-- START TEXT TO READ --
Commonwealth v. McCabe
Decision Date | 27 September 1976 |
Citation | 364 A.2d 338,242 Pa.Super. 413 |
Parties | COMMONWEALTH of Pennsylvania v. Robert P. McCABE, Appellant. |
Court | Pennsylvania Superior Court |
Michael B. Kean, R. Sebastian, West Chester for appellant.
Vram Nedurian, Jr., Asst. Dist. Atty., Newtown Square, for appellee.
Before WATKINS, President Judge, and JACOBS, HOFFMAN, CERCONE PRICE, VAN der VOORT and SPAETH, JJ.
Opinion of Lower Court at 1. Appellant, Robert P. McCabe, was one of three persons charged with the crime. After a trial by jury, appellant was found guilty of assault with intent to maim, assault with intent to kill, and conspiracy. [1] The following sentences were then imposed: 2 1/2 to 5 years of imprisonment for assault with intent to maim, 3 1/2 to 7 years imprisonment for assault with intent to kill, and 1 to 2 years of imprisonment for conspiracy. The sentences were directed to run consecutively. Appellant's judgment of sentence was affirmed by this Court and allocatur was refused by our Supreme Court. Commonwealth v. McCabe, 229 Pa.Super. 758, 325 A.2d 641, Allocatur refused, 229 Pa.Super. Xxxvii (1974).
-- END TEXT TO READ --
_STATED EXERCISE_
In the case summary above, what prison term was imposed for conspiracy?
-- START RECORD EXCERPTS --
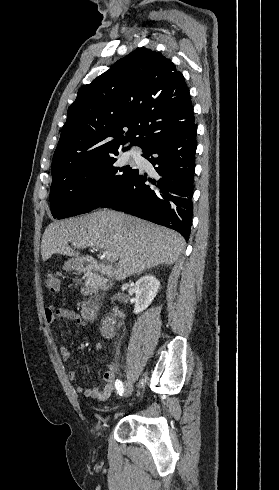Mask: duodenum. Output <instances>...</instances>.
<instances>
[{
    "label": "duodenum",
    "mask_w": 279,
    "mask_h": 490,
    "mask_svg": "<svg viewBox=\"0 0 279 490\" xmlns=\"http://www.w3.org/2000/svg\"><path fill=\"white\" fill-rule=\"evenodd\" d=\"M82 268L87 271H96L106 276H113V268L106 263L98 262L95 260H87L82 263ZM97 314V304L94 300L88 299L82 306V316L86 320H92Z\"/></svg>",
    "instance_id": "duodenum-1"
}]
</instances>
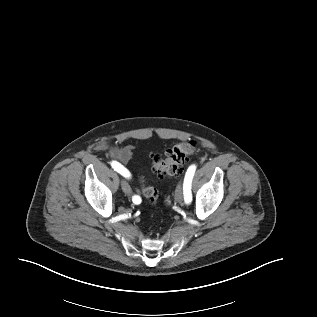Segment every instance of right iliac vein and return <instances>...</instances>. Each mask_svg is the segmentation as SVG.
I'll return each instance as SVG.
<instances>
[{"label": "right iliac vein", "mask_w": 317, "mask_h": 317, "mask_svg": "<svg viewBox=\"0 0 317 317\" xmlns=\"http://www.w3.org/2000/svg\"><path fill=\"white\" fill-rule=\"evenodd\" d=\"M121 187H122L123 192L126 195H129L131 193L130 185L126 181H124V180L121 181Z\"/></svg>", "instance_id": "right-iliac-vein-1"}]
</instances>
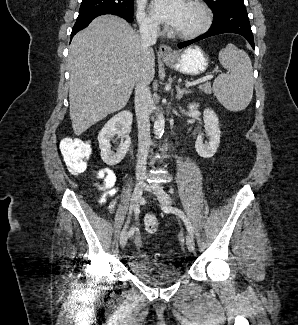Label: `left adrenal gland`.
<instances>
[{"instance_id": "a2214340", "label": "left adrenal gland", "mask_w": 298, "mask_h": 325, "mask_svg": "<svg viewBox=\"0 0 298 325\" xmlns=\"http://www.w3.org/2000/svg\"><path fill=\"white\" fill-rule=\"evenodd\" d=\"M176 90H177V94H176L175 98H182V96H184V94H189V92H192V90H190V88H180V84H177Z\"/></svg>"}]
</instances>
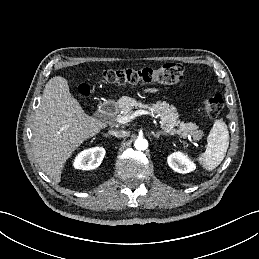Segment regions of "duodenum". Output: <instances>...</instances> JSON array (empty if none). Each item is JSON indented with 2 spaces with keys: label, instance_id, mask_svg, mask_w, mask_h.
Returning <instances> with one entry per match:
<instances>
[{
  "label": "duodenum",
  "instance_id": "duodenum-1",
  "mask_svg": "<svg viewBox=\"0 0 259 259\" xmlns=\"http://www.w3.org/2000/svg\"><path fill=\"white\" fill-rule=\"evenodd\" d=\"M116 110L115 103L112 101L104 102L99 106V113L103 117H111L114 115Z\"/></svg>",
  "mask_w": 259,
  "mask_h": 259
}]
</instances>
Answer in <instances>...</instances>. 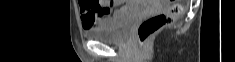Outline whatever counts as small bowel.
Instances as JSON below:
<instances>
[{
    "mask_svg": "<svg viewBox=\"0 0 235 62\" xmlns=\"http://www.w3.org/2000/svg\"><path fill=\"white\" fill-rule=\"evenodd\" d=\"M92 1H81L82 24L86 30H91L109 20L111 9L121 1L102 0L98 5L94 6Z\"/></svg>",
    "mask_w": 235,
    "mask_h": 62,
    "instance_id": "1",
    "label": "small bowel"
}]
</instances>
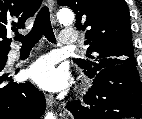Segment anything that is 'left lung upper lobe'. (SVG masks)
I'll use <instances>...</instances> for the list:
<instances>
[{
	"instance_id": "obj_1",
	"label": "left lung upper lobe",
	"mask_w": 142,
	"mask_h": 119,
	"mask_svg": "<svg viewBox=\"0 0 142 119\" xmlns=\"http://www.w3.org/2000/svg\"><path fill=\"white\" fill-rule=\"evenodd\" d=\"M76 14L75 26L86 31L88 59H74L85 74L124 63L136 64L125 0H57ZM92 59V60H90Z\"/></svg>"
}]
</instances>
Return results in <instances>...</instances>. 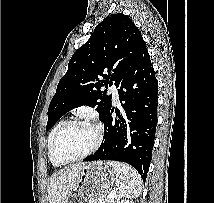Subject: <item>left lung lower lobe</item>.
I'll return each mask as SVG.
<instances>
[{"mask_svg":"<svg viewBox=\"0 0 214 203\" xmlns=\"http://www.w3.org/2000/svg\"><path fill=\"white\" fill-rule=\"evenodd\" d=\"M124 111L111 108L103 117L104 138L99 149L83 161L114 160L132 165L145 182L152 157L157 119L158 82L147 48L136 58L120 82Z\"/></svg>","mask_w":214,"mask_h":203,"instance_id":"obj_1","label":"left lung lower lobe"}]
</instances>
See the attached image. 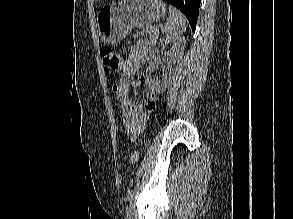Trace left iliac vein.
Segmentation results:
<instances>
[{"label":"left iliac vein","mask_w":293,"mask_h":219,"mask_svg":"<svg viewBox=\"0 0 293 219\" xmlns=\"http://www.w3.org/2000/svg\"><path fill=\"white\" fill-rule=\"evenodd\" d=\"M127 219H133V211L130 206H127Z\"/></svg>","instance_id":"1"}]
</instances>
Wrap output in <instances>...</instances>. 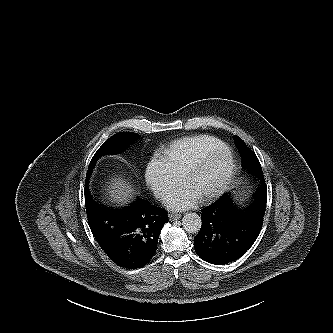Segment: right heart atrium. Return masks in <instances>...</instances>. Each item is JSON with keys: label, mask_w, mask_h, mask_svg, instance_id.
Masks as SVG:
<instances>
[{"label": "right heart atrium", "mask_w": 333, "mask_h": 333, "mask_svg": "<svg viewBox=\"0 0 333 333\" xmlns=\"http://www.w3.org/2000/svg\"><path fill=\"white\" fill-rule=\"evenodd\" d=\"M145 183L157 198H164L179 183L180 177L169 168L162 155H153L145 168Z\"/></svg>", "instance_id": "1"}]
</instances>
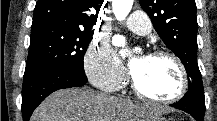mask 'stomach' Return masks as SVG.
Returning <instances> with one entry per match:
<instances>
[{"instance_id":"1","label":"stomach","mask_w":217,"mask_h":121,"mask_svg":"<svg viewBox=\"0 0 217 121\" xmlns=\"http://www.w3.org/2000/svg\"><path fill=\"white\" fill-rule=\"evenodd\" d=\"M151 121H166V119L160 115L152 117Z\"/></svg>"}]
</instances>
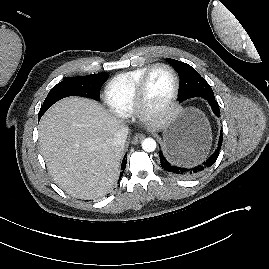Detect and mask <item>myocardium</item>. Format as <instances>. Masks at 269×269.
Masks as SVG:
<instances>
[{
  "mask_svg": "<svg viewBox=\"0 0 269 269\" xmlns=\"http://www.w3.org/2000/svg\"><path fill=\"white\" fill-rule=\"evenodd\" d=\"M156 68L167 69L173 77V88L168 99L163 105L157 108H152L146 100V86L150 74ZM180 89V79L176 70L166 63H155L147 68L140 78L134 96V112L143 121H154L166 116L174 106Z\"/></svg>",
  "mask_w": 269,
  "mask_h": 269,
  "instance_id": "f54148a6",
  "label": "myocardium"
}]
</instances>
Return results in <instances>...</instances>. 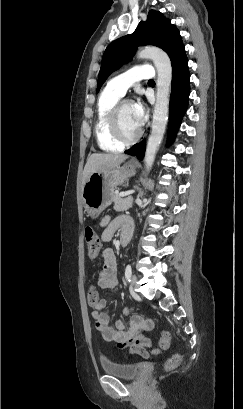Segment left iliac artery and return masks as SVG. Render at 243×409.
-- END RECORD EXCERPTS --
_SOLUTION FOR THIS EXERCISE_
1 to 2 years of imprisonment.